YOUR OBJECTIVE: Wherever the word "input" occurs in the lines below, copy the whole line.

RECORDED INFORMATION:
● ● ●

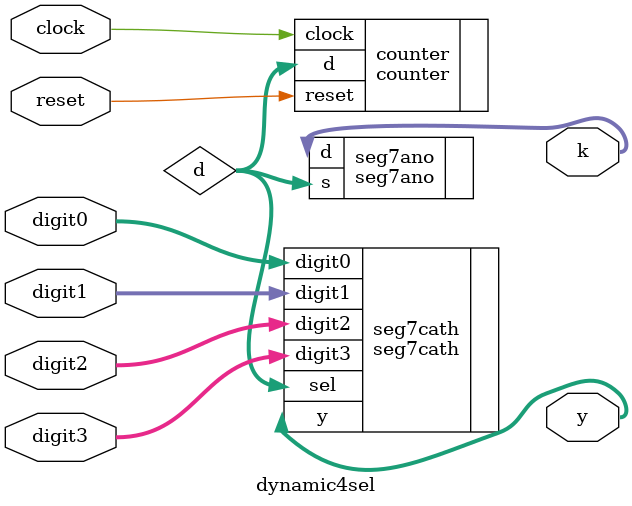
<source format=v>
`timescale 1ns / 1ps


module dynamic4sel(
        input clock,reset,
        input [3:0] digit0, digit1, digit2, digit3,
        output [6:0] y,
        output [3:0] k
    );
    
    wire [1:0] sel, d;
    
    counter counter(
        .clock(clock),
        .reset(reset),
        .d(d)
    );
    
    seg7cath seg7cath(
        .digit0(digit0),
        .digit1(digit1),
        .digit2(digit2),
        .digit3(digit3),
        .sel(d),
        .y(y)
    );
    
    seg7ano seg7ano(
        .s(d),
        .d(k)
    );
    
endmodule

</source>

● ● ●

EXERCISE OUTPUT:
        input clock,reset,
        input [3:0] digit0, digit1, digit2, digit3,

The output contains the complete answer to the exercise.